======== Texto para análise ========
A Polícia Federal abriu um inquérito para apurar se o senador Flávio Bolsonaro cometeu crime de calúnia contra Luiz Inácio Lula da Silva. A investigação foi autorizada pelo ministro Alexandre de Moraes, do Supremo Tribunal Federal, com prazo inicial de 60 dias para a apuração.
A decisão foi tomada a partir de uma representação da própria Polícia Federal, com parecer favorável da Procuradoria-Geral da República.
O caso tem como base uma publicação feita por Flávio Bolsonaro em janeiro de 2026 nas redes sociais.
Na postagem, o senador associou Lula ao presidente venezuelano Nicolás Maduro em um contexto de prisão e afirmou que o chefe do Executivo brasileiro “seria delatado”.
Segundo a PF, o conteúdo atribui ao presidente a prática de crimes como tráfico internacional de drogas e armas, lavagem de dinheiro, apoio a organizações terroristas e fraudes eleitorais, sem apresentação de provas.
Ao autorizar a investigação, Alexandre de Moraes destacou o alcance da publicação, feita em ambiente público e acessível a milhares de pessoas, e a gravidade das acusações atribuídas ao presidente da República.
O inquérito tramita no STF devido ao foro privilegiado do parlamentar. Durante as diligências, a Polícia Federal deverá analisar o contexto da postagem, sua repercussão e a eventual intenção de imputar crimes de forma indevida.
======== Registros de dados ========
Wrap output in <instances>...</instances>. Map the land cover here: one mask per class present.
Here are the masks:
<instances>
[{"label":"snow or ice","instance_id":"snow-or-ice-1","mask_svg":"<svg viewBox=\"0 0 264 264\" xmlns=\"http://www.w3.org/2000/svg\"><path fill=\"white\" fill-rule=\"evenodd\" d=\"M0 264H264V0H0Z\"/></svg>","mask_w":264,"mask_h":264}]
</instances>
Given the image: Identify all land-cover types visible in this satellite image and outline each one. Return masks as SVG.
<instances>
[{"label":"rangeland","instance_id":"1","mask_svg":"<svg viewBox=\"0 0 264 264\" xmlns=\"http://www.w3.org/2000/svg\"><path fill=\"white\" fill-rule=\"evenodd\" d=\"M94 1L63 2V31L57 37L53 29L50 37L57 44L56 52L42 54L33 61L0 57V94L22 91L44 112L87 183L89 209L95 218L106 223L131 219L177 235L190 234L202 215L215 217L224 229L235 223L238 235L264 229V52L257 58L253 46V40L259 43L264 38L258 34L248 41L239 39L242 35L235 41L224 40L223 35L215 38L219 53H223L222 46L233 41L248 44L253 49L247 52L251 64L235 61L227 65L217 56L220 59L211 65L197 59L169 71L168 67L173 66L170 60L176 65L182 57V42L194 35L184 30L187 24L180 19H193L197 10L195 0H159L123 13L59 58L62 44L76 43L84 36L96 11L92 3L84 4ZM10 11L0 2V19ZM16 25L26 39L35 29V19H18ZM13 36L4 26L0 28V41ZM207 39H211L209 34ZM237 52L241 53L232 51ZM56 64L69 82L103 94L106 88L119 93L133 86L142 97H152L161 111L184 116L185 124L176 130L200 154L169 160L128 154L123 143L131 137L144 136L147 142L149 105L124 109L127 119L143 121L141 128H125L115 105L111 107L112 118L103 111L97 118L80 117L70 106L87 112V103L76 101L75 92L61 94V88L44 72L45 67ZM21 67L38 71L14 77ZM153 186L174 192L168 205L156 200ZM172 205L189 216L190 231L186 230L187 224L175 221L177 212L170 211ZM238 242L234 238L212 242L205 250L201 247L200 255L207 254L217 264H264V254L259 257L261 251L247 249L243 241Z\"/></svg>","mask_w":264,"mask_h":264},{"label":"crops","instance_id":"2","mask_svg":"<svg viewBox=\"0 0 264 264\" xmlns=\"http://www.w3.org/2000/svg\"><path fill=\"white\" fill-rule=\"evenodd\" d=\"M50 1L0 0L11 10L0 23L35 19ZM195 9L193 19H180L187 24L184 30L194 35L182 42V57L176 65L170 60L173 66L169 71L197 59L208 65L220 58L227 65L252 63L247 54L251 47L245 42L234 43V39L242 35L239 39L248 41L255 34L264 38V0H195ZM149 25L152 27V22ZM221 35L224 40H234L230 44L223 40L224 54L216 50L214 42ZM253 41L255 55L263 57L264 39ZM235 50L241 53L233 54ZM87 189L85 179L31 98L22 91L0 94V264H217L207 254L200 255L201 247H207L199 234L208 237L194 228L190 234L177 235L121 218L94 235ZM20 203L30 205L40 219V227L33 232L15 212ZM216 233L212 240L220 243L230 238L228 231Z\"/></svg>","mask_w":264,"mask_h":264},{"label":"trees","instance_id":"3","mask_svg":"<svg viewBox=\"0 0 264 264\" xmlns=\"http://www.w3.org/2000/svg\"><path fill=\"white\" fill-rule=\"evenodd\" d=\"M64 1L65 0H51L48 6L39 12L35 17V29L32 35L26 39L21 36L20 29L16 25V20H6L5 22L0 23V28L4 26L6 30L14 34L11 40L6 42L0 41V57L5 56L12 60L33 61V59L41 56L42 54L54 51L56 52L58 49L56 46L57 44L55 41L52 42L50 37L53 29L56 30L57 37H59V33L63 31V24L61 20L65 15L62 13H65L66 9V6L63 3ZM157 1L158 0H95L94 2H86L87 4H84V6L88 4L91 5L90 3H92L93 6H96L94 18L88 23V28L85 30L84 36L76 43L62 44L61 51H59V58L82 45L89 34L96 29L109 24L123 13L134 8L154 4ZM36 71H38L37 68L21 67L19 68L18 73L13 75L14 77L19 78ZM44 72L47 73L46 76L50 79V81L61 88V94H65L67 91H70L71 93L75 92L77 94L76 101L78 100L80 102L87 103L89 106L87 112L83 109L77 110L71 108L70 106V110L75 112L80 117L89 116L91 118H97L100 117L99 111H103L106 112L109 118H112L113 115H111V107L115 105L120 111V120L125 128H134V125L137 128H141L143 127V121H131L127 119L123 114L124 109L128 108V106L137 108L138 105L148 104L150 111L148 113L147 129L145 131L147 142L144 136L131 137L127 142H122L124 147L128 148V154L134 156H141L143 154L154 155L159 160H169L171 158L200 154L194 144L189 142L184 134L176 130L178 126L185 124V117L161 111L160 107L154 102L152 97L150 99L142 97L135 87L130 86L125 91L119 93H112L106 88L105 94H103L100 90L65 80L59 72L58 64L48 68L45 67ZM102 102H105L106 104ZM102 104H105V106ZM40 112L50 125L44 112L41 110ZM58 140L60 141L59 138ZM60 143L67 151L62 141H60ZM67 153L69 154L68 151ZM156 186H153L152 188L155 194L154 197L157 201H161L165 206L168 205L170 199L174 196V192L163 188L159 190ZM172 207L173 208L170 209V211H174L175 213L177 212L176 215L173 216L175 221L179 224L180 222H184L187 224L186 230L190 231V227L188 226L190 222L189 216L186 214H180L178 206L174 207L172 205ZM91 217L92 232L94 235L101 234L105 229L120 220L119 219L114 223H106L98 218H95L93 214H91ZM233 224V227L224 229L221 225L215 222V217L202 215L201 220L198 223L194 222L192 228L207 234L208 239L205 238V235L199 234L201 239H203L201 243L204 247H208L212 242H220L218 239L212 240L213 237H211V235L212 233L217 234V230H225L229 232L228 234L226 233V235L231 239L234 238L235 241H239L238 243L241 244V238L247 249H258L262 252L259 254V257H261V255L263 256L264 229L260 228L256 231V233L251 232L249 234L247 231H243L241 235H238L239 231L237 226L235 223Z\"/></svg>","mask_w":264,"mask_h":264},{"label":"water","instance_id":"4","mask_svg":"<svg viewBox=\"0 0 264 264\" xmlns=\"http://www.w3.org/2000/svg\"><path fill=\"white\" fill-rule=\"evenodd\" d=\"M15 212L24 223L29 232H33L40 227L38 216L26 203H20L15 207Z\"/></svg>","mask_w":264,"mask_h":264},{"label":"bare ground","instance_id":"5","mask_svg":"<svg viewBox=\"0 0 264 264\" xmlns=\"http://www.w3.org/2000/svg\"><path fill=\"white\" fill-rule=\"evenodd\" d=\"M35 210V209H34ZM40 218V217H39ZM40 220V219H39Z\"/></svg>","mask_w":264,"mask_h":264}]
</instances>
========
Tarefa A -
No texto sobre o inquérito, qual é o prazo inicial fixado para a apuração?
Tarefa B -
Devolva, sem nenhuma alteração, o trecho do texto sobre o inquérito de "O caso tem como" a "presidente da República.".
O material não tem relação alguma com o texto.

Solução do exercício A -
60 dias.

Solução do exercício B -
O caso tem como base uma publicação feita por Flávio Bolsonaro em janeiro de 2026 nas redes sociais.
Na postagem, o senador associou Lula ao presidente venezuelano Nicolás Maduro em um contexto de prisão e afirmou que o chefe do Executivo brasileiro “seria delatado”.
Segundo a PF, o conteúdo atribui ao presidente a prática de crimes como tráfico internacional de drogas e armas, lavagem de dinheiro, apoio a organizações terroristas e fraudes eleitorais, sem apresentação de provas.
Ao autorizar a investigação, Alexandre de Moraes destacou o alcance da publicação, feita em ambiente público e acessível a milhares de pessoas, e a gravidade das acusações atribuídas ao presidente da República.